▶ _What is expected_:
Nothing but the lines from the one containing "text: (882, 163)" to the end of the material should be returned, each exactly as written.

▶ _Source information_:

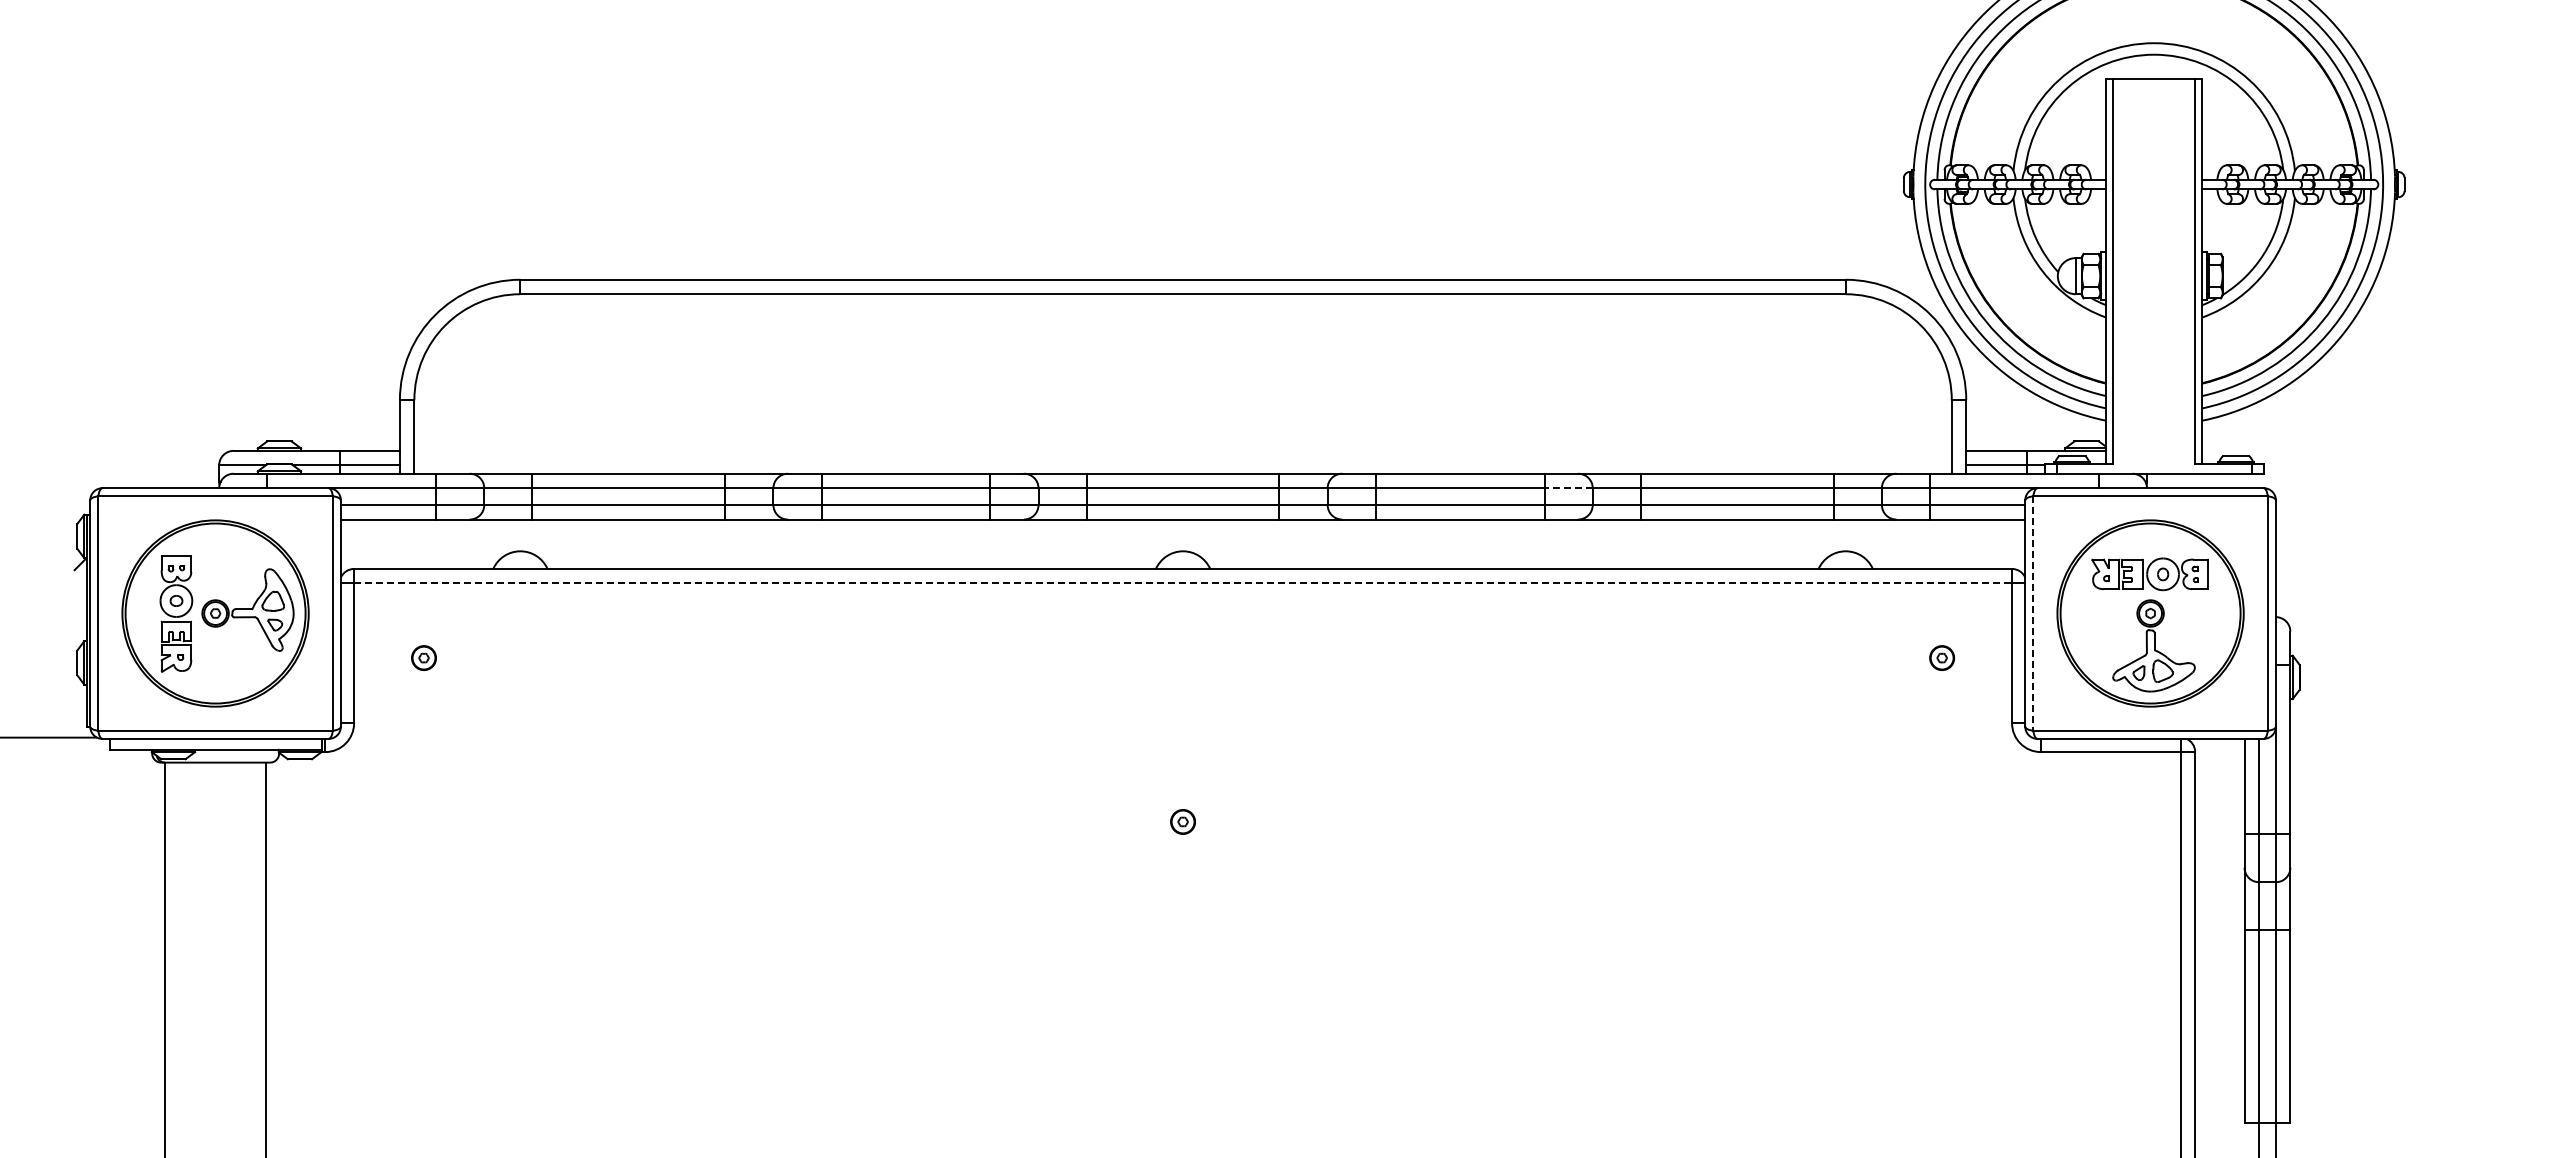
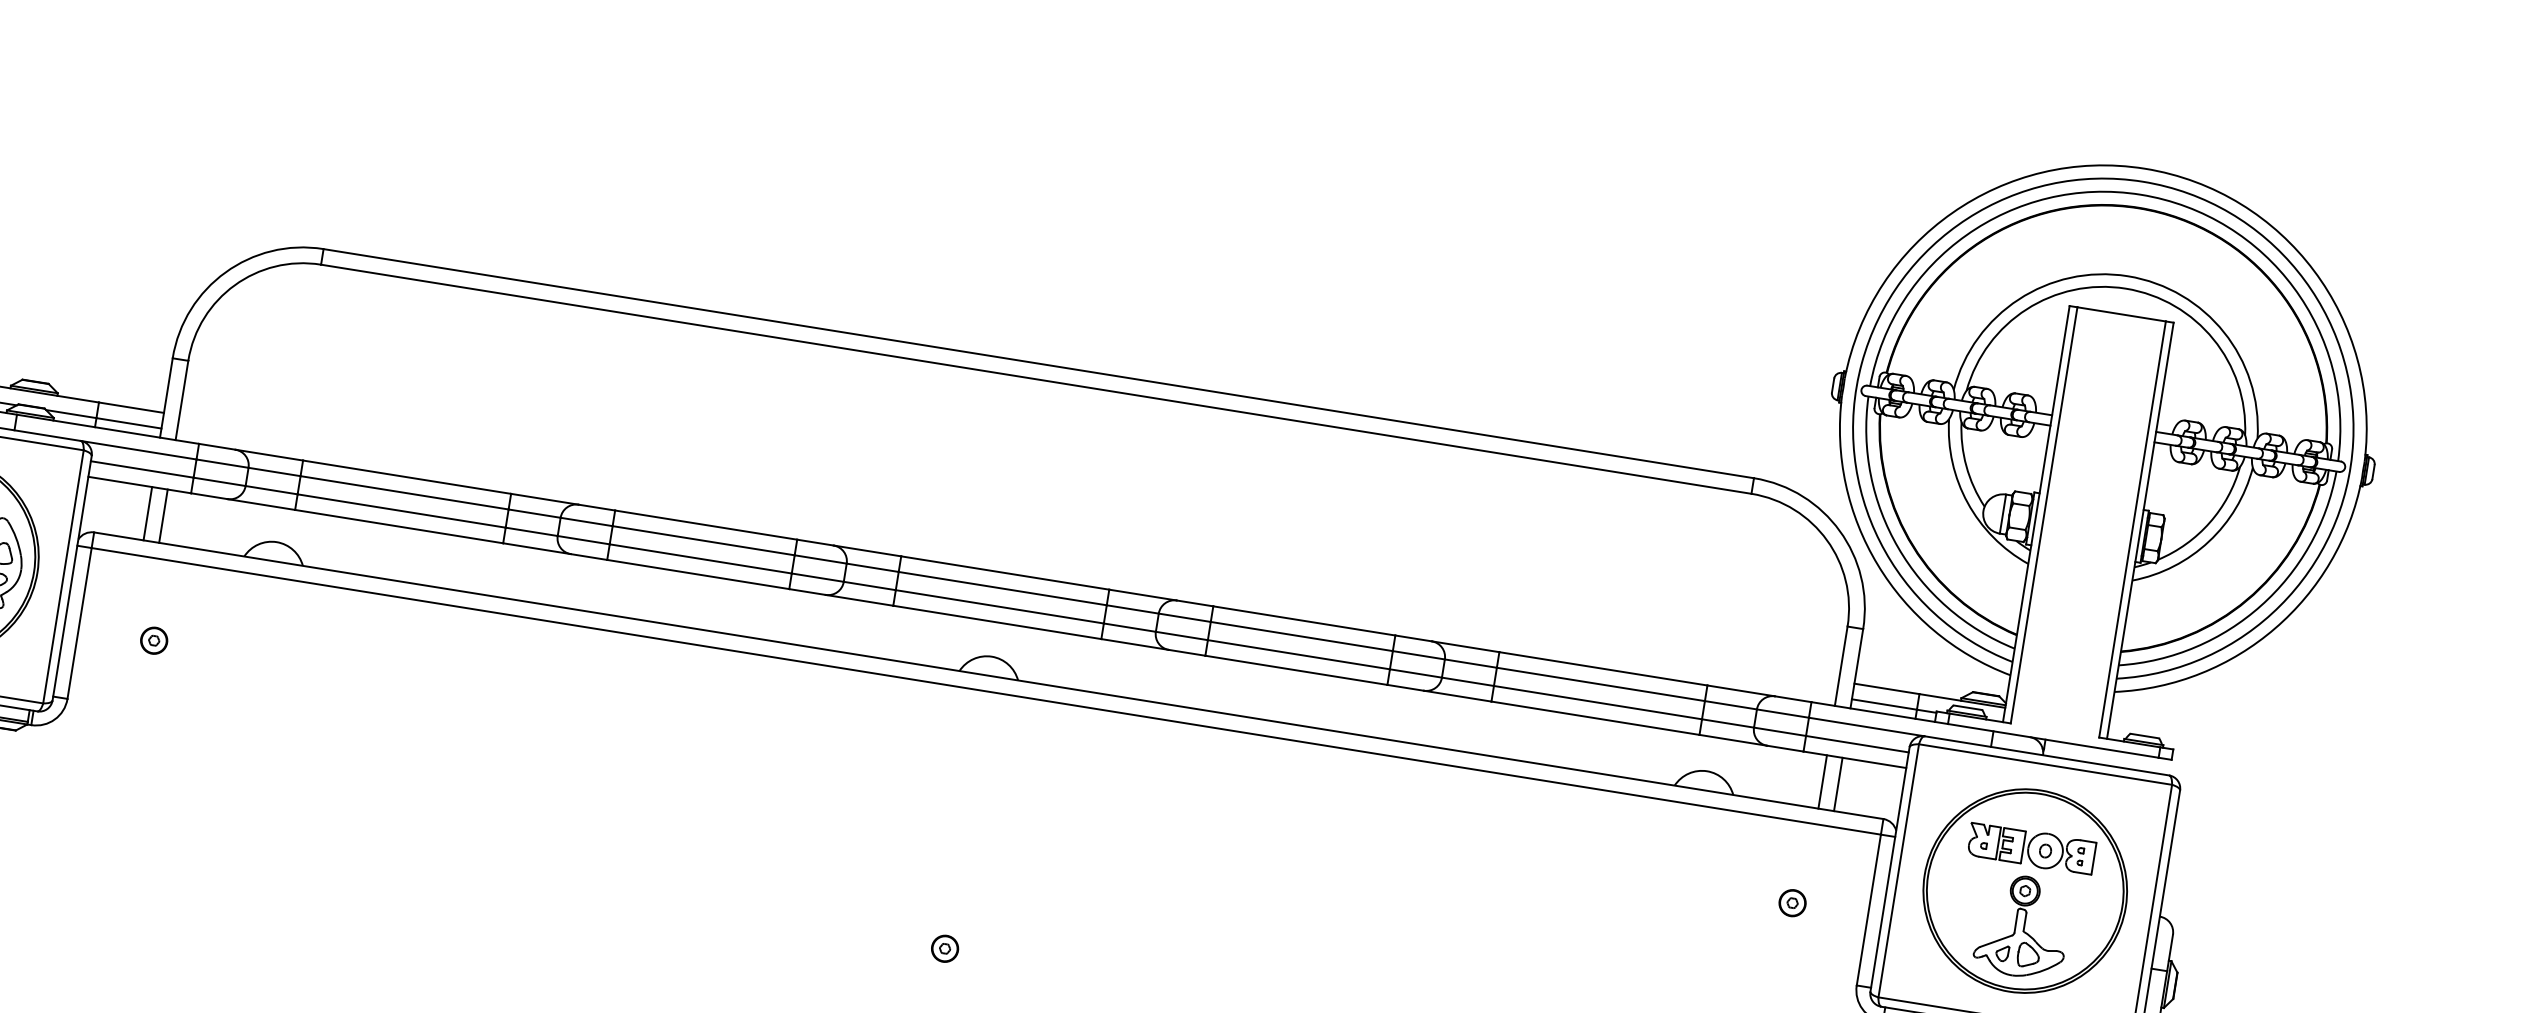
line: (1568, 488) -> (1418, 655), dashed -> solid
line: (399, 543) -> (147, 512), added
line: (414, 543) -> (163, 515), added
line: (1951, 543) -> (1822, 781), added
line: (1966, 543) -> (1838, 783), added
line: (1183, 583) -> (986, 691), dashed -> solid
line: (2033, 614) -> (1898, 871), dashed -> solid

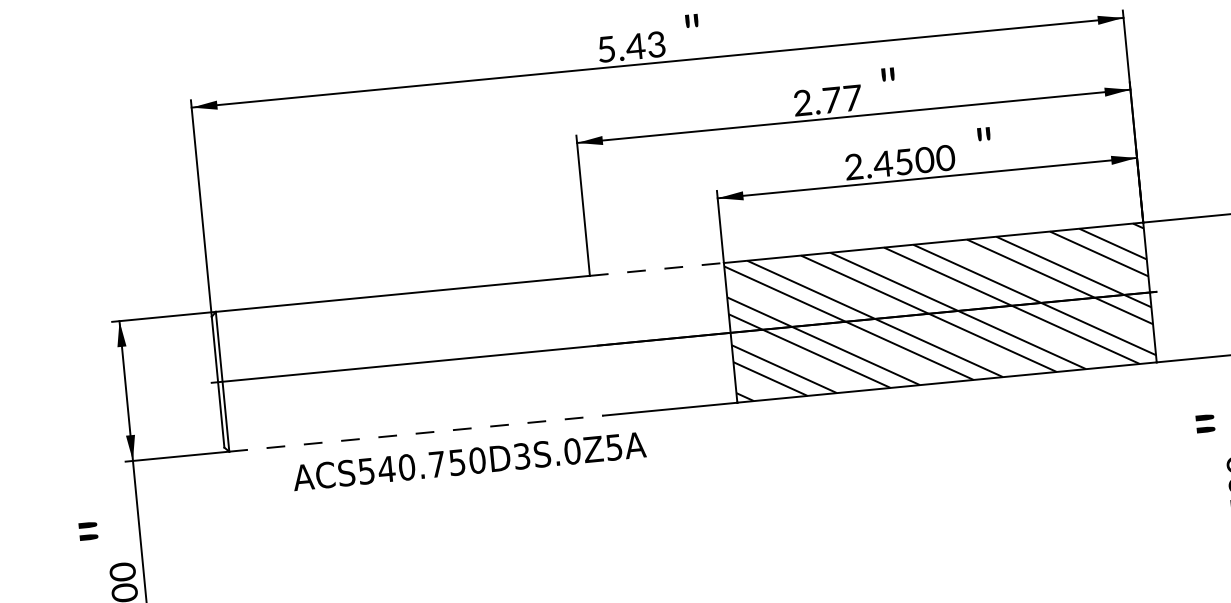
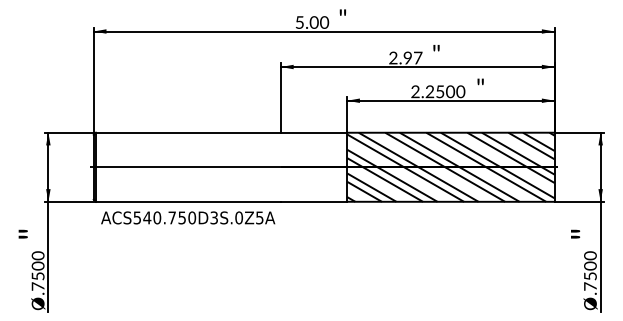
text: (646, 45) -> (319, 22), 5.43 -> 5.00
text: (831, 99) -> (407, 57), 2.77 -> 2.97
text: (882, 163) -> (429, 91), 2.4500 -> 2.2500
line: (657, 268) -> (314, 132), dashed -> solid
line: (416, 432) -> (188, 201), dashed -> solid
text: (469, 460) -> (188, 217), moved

▶ _Answer section_:
text: (882, 163) -> (429, 91), 2.4500 -> 2.2500
line: (657, 268) -> (314, 132), dashed -> solid
line: (416, 432) -> (188, 201), dashed -> solid
text: (469, 460) -> (188, 217), moved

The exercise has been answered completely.